The RSF also carried out summary executions of civilians accused of collaborating with the Sudanese Armed Forces, often determined on the basis of non-Arab ethnicity such as the Zaghawa community, the report said. Adolescent boys and men under 50 were specifically targeted.
Turk said he had heard direct testimony from survivors during a recent visit to Sudan describing how sexual violence was systematically used as a weapon of war.
Survivors and witnesses recounted patterns of rape and gang rape, abductions for ransom involving sexual violence, and sexual assault during invasive body searches, with women and girls from the Zaghawa and other non-Arab communities particularly at risk.

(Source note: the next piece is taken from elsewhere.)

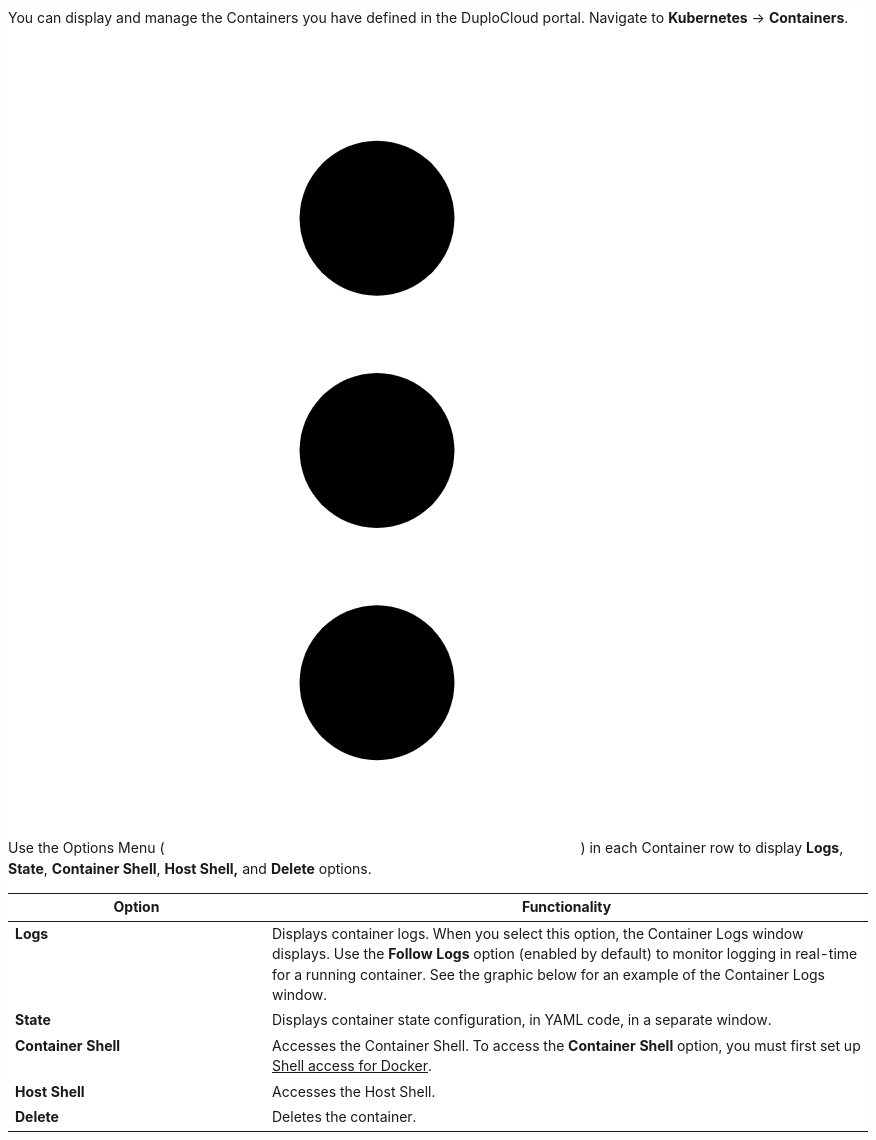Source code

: You can display and manage the Containers you have defined in the DuploCloud portal. Navigate to **Kubernetes** -> **Containers**.

Use the Options Menu ( <img src="../../../.gitbook/assets/Kabab_three_Vertical_dots (1) (1) (1).png" alt="" data-size="line"> ) in each Container row to display **Logs**, **State**, **Container Shell**, **Host Shell,** and **Delete** options.&#x20;

<table><thead><tr><th width="243">Option</th><th>Functionality</th></tr></thead><tbody><tr><td><strong>Logs</strong></td><td>Displays container logs. When you select this option, the Container Logs window displays. Use the <strong>Follow Logs</strong> option (enabled by default) to monitor logging in real-time for a running container. See the graphic below for an example of the Container Logs window.</td></tr><tr><td><strong>State</strong></td><td>Displays container state configuration, in YAML code, in a separate window.</td></tr><tr><td><strong>Container Shell</strong></td><td>Accesses the Container Shell. To access the <strong>Container Shell</strong> option, you must first set up <a href="../../prerequisites/kubectl-shell.md">Shell access for Docker</a>.</td></tr><tr><td><strong>Host Shell</strong></td><td>Accesses the Host Shell.</td></tr><tr><td><strong>Delete</strong></td><td>Deletes the container.</td></tr></tbody></table>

The report also documented widespread abductions for financial gain as civilians fled.
It identified 10 detention facilities used by the RSF in El-Fasher where severely inadequate conditions led to disease outbreaks and deaths in custody, including the conversion of a children’s hospital into a detention site.
Several thousand people remain missing and unaccounted for, the UN said.
Turk renewed his call on parties to the conflict to end violations by forces under their command, and urged states with influence to act urgently to prevent a repeat of the abuses documented in El-Fasher.
“This includes respecting the arms embargo already in place, and ending the supply, sale or transfer of arms or military material to the parties,” he said, calling on states to support local, regional and international mediation efforts aimed at securing a cessation of hostilities and a pathway toward inclusive civilian governance.
“In a protection crisis of this scale, human rights must remain central to efforts to achieve a durable resolution of the conflict.”